The Overlooked Cost of Email Overdependence

Written by Iain Campbell McKenna, Senior Global VP, LavenirAI

Everyone is caught in the whirlwind of rapid technological advancement, but Procurement professionals, like many others, find themselves reliant on the seemingly inexhaustible tool – email. Despite new-age communication platforms cropping up left right and centre, the good old electronic mail stands stubbornly on our digital desktops. McKinsey provides hard numbers to this observation, revealing that we spend an average of 2.6 hours daily, managing around 120 emails. A staggering figure, isn’t it?

But why does email hold such a stronghold in our work life? A survey conducted by the New York Post sheds some light. The results indicate that for 55% of respondents, it’s a cost issue. For 53%, it’s simply a hangover from past practices, with ‘we’ve always done it this way’ as the favoured explanation. An additional concern is that a third of the respondents felt there was a lack of awareness about viable alternatives.

Looking back, there was a time when business interactions primarily revolved around face-to-face encounters or phone conversations. However, with automation bombarding our phone lines, many began evading phone calls. In today’s context, young professionals have moved towards less direct, more efficient mediums like email, text, or Slack. These platforms sidestep the potential discomfort of direct, personal interaction and provide a swifter way to communicate.
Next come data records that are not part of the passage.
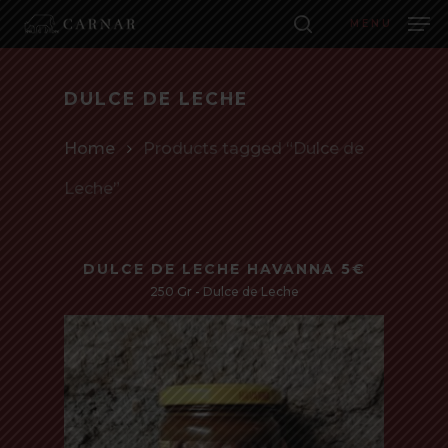
Skip
to
MENU
main
CARRITO
search
CERR
CARRI
Close
content
Menu
DULCE DE LECHE
Home
Products tagged “Dulce de
Leche”
DULCE DE LECHE HAVANNA 5€
250 Gr - Dulce de Leche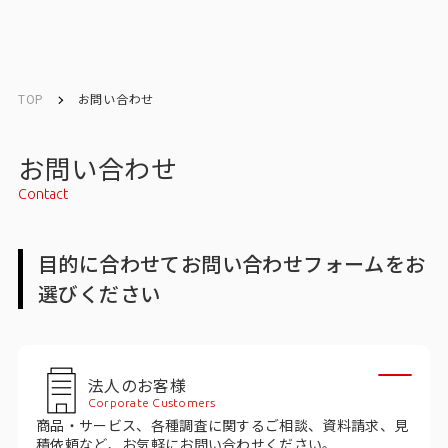
English
English
TOP
お問い合わせ
お問い合わせ
お問い合わせ
Contact
トップ
目的に合わせてお問い合わせフォームをお
インテージの強み
選びください
会社情報
会社情報トップ
法人のお客様
Corporate Customers
会社概要・所在地
商品・サービス、各種調査に関するご相談、資料請求、見
積依頼など、お気軽にお問い合わせください。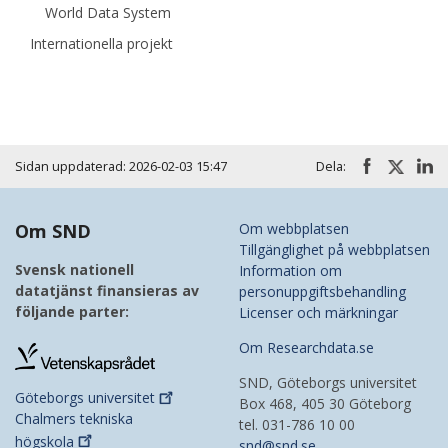
World Data System
Internationella projekt
Sidan uppdaterad: 2026-02-03 15:47
Dela:
Om SND
Om webbplatsen
Tillgänglighet på webbplatsen
Svensk nationell
Information om
datatjänst finansieras av
personuppgiftsbehandling
följande parter:
Licenser och märkningar
Om Researchdata.se
SND, Göteborgs universitet
Göteborgs
universitet
Box 468, 405 30 Göteborg
Chalmers tekniska
tel. 031-786 10 00
högskola
snd@snd.se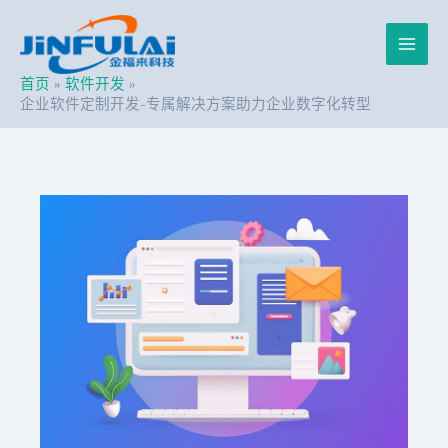
跳
Post
Main
至
navigation
内
Men
容
首页
软件开发
企业软件定制开发-专属解决方案助力企业数字化转型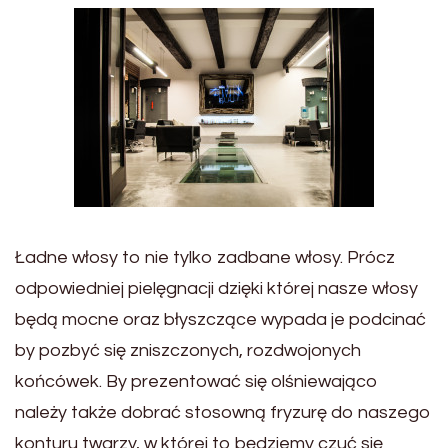
Ładne włosy to nie tylko zadbane włosy. Prócz
odpowiedniej pielęgnacji dzięki której nasze włosy
będą mocne oraz błyszczące wypada je podcinać
by pozbyć się zniszczonych, rozdwojonych
końcówek. By prezentować się olśniewająco
należy także dobrać stosowną fryzurę do naszego
konturu twarzy, w której to będziemy czuć się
Yet, is it time to challenge this behavioural shift? Research from Florida International University College cautions us about the disadvantages of relying solely on tech-based communication, particularly for complex tasks such as problem-solving. It suggests that this type of communication can significantly impact subsequent work performance and engagement levels.

So, what if we decided to break free from the reins of email dependency? Consider for a moment the incredible potential of retro adoption. Picking up the phone again or scheduling a face-to-face meeting could add a different dimension to our interactions. It’s a known fact that text-based communication filters out the rich nuances of visual, vocal, and non-verbal cues crucial for effective problem-solving.

Aren’t we likely missing the chance to cultivate robust, meaningful relationships with our stakeholders and colleagues? Wouldn’t it be more beneficial to allocate our time to productive activities instead of incessantly pecking at our keyboards?